-- Opening Marker --
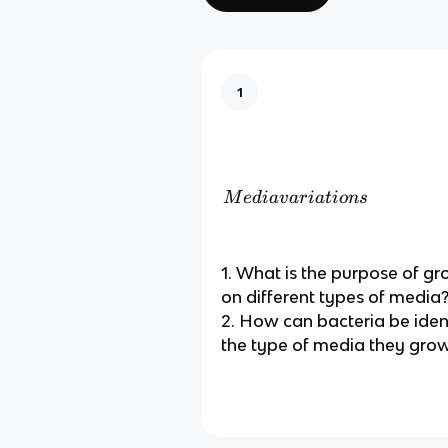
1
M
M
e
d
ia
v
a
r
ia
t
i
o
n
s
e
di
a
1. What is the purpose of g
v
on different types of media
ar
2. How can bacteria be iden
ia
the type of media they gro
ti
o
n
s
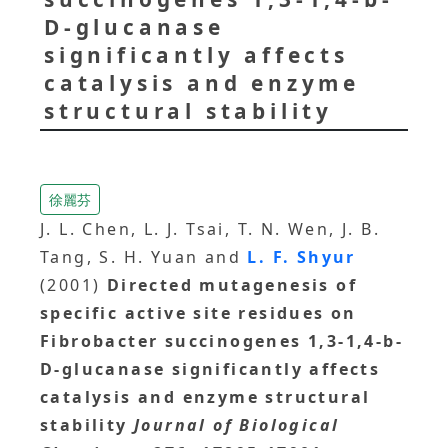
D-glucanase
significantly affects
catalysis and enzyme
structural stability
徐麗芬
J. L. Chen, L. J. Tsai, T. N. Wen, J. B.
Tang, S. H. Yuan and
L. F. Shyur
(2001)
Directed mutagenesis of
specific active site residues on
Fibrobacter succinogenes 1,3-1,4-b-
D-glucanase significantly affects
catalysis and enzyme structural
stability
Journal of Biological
-- Closing Marker --
(Exercise): Count the lines of the entries that hold the string "media", then state that number and nothing more.

(Your solution): 2